Data listing:
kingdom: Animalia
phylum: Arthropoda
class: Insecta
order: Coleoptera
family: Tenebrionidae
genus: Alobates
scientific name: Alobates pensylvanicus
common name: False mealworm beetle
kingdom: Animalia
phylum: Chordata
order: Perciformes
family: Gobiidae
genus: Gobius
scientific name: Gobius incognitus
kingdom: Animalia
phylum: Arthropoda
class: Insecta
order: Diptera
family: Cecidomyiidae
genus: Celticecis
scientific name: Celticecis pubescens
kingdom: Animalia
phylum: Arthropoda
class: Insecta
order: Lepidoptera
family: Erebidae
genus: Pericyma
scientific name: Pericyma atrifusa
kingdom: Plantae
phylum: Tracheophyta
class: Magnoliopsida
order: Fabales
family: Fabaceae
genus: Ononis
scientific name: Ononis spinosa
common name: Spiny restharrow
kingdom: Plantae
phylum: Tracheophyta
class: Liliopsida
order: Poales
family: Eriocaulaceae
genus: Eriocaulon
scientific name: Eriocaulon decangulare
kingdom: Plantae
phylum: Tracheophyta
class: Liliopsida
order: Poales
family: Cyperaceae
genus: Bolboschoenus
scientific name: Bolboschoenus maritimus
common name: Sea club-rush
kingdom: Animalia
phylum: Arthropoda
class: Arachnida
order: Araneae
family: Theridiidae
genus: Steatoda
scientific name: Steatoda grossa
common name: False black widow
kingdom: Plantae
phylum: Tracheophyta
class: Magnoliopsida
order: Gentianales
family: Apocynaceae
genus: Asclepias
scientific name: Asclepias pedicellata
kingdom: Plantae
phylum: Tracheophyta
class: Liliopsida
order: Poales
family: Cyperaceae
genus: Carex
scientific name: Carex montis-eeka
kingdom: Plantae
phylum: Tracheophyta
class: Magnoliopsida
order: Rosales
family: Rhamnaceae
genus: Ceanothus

Exercise directions:
Copy the part of the material above that opens with the line containing "phylum: Chordata" and closes with the line containing "genus: Eriocaulon", reproducing each line unchanged.

Completed exercise:
phylum: Chordata
order: Perciformes
family: Gobiidae
genus: Gobius
scientific name: Gobius incognitus
kingdom: Animalia
phylum: Arthropoda
class: Insecta
order: Diptera
family: Cecidomyiidae
genus: Celticecis
scientific name: Celticecis pubescens
kingdom: Animalia
phylum: Arthropoda
class: Insecta
order: Lepidoptera
family: Erebidae
genus: Pericyma
scientific name: Pericyma atrifusa
kingdom: Plantae
phylum: Tracheophyta
class: Magnoliopsida
order: Fabales
family: Fabaceae
genus: Ononis
scientific name: Ononis spinosa
common name: Spiny restharrow
kingdom: Plantae
phylum: Tracheophyta
class: Liliopsida
order: Poales
family: Eriocaulaceae
genus: Eriocaulon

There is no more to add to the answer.